提示文:
··········

自民党草案 (前文) 日本国は、長い歴史と固有の文化を持ち、国民統合の象徴である天皇を戴く国家であって、国民主権の下、立法、行政及び司法の三権分立に基いて統治される。
 我が国は、先の大戦による荒廃や幾多の大災害を乗り越えて発展し、今や国際社会において重要な地位を占めており、平和主義の下、諸外国との友好関係を増進し、世界の平和と繁栄に貢献する。
 日本国民は、国と郷土を誇りと気概を持って自ら守り、基本的人権を尊重するとともに、和を尊び、家族や社会全体が互いに助け合って国家を形成する。
 我々は、自由と規律を重んじ、美しい国土と自然環境を守りつつ、教育や科学技術を振興し、活力ある経済活動を通じて国を成長させる。
 日本国民は、良き伝統と我々の国家を末永く子孫に継承するため、ここに、この憲法を制定する。
(現行憲法第97条) (削除)
私案 (前文)
 日本国民は、正当に選挙された国会における代表者を通じて行動し、われらとわれらの子孫のために、諸国民との協和による成果と、わが国全土にわたつて自由のもたらす恵沢を確保し、政府の行為によつて再び戦争の惨禍が起ることのないやうにすることを決意し、ここに主権が国民に存することを宣言し、この憲法を確定する。
 そもそも国政は、国民の厳粛な信託によるものであつて、その権威は国民に由来し、その権力は国民の代表者がこれを行使し、その福利は国民がこれを享受する。また、基本的人権は、人類の多年にわたる自由獲得の努力の成果であつて、これらの権利は、過去幾多の試錬に堪へ、現在及び将来の国民に対し、侵すことのできない永久の権利として国民に信託されたものである。これらは人類普遍の原理であり、この憲法は、かかる原理に基くものである。われらは、これに反する一切の憲法の解釈、法令及び詔勅を排除する。
 日本国民は、恒久の平和を念願し、人間相互の関係を支配する崇高な理想を深く自覚するのであつて、平和を愛する諸国民の公正と信義に信頼して、われらの安全と生存を保持しようと決意した。われらは、平和を維持し、専制と隷従、圧迫と偏狭を地上から永遠に除去しようと努めてゐる国際社会において、名誉ある地位を占めたいと思ふ。われらは、全世界の国民が、ひとしく恐怖と欠乏から免かれ、平和のうちに生存する権利を有することを確認する。  われらは、いづれの国家も、自国のことのみに専念して他国を無視してはならないのであつて、政治道徳の法則は、普遍的なものであり、この法則に従ふことは、自国の主権を維持し、他国と対等関係に立たうとする各国の責務であると信ずる。

··········

元データ:
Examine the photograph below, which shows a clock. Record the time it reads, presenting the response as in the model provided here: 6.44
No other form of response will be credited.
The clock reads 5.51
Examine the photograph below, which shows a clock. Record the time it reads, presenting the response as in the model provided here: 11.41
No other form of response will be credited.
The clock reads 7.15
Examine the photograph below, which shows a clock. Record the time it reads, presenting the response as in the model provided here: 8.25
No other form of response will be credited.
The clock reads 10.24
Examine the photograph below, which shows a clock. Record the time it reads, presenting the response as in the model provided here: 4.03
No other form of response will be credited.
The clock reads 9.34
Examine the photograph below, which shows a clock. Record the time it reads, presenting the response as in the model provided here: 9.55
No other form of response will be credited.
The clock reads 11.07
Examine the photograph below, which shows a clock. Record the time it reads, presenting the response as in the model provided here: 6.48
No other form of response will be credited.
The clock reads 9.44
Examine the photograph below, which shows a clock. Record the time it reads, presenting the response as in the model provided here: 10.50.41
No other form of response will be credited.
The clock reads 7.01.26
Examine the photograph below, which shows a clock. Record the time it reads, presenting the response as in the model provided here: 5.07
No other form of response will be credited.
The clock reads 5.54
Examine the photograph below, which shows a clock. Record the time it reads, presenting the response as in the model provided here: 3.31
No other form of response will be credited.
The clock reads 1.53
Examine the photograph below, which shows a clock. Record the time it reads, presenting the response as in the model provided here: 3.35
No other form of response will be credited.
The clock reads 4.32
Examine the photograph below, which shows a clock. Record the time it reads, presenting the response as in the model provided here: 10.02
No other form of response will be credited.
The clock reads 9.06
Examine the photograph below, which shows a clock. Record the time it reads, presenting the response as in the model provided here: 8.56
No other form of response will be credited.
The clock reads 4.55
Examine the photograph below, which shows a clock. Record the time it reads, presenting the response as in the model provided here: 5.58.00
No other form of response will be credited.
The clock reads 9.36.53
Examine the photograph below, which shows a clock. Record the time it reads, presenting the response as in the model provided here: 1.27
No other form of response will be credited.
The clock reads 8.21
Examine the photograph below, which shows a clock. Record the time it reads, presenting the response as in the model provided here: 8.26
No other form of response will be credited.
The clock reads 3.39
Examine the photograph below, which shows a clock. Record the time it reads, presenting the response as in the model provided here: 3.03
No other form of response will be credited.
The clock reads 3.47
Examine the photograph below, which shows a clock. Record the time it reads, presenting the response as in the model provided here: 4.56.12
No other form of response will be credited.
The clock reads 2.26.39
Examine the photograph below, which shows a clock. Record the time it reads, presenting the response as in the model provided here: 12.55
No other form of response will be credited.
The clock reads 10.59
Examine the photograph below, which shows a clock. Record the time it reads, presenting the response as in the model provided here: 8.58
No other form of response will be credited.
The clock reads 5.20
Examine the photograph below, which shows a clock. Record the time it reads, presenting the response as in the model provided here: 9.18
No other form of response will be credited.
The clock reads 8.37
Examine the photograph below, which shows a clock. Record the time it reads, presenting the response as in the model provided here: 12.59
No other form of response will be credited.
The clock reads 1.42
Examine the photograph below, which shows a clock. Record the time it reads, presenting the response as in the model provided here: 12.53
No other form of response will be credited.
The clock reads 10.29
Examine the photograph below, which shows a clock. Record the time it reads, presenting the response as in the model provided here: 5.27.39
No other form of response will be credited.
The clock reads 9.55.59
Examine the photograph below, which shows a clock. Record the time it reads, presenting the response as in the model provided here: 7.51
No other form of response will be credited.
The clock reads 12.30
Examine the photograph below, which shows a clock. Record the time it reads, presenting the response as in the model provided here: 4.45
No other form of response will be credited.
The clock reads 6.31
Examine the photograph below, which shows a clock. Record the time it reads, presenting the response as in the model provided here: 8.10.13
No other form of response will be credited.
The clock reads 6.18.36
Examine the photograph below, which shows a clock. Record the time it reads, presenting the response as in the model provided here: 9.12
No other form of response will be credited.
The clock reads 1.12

··········

取り組む課題:
A. 提示文の自民党草案では、現行憲法第97条はどのように扱われているか。
B. 記録の中で「provided here: 9.12」を含む行から書き始め、記録の最後の行までを、そのまま書き写しなさい。
提示文と記録は、互いに関連のない別々のものである。

課題の解答:
A. 削除されている。

B.
Examine the photograph below, which shows a clock. Record the time it reads, presenting the response as in the model provided here: 9.12
No other form of response will be credited.
The clock reads 1.12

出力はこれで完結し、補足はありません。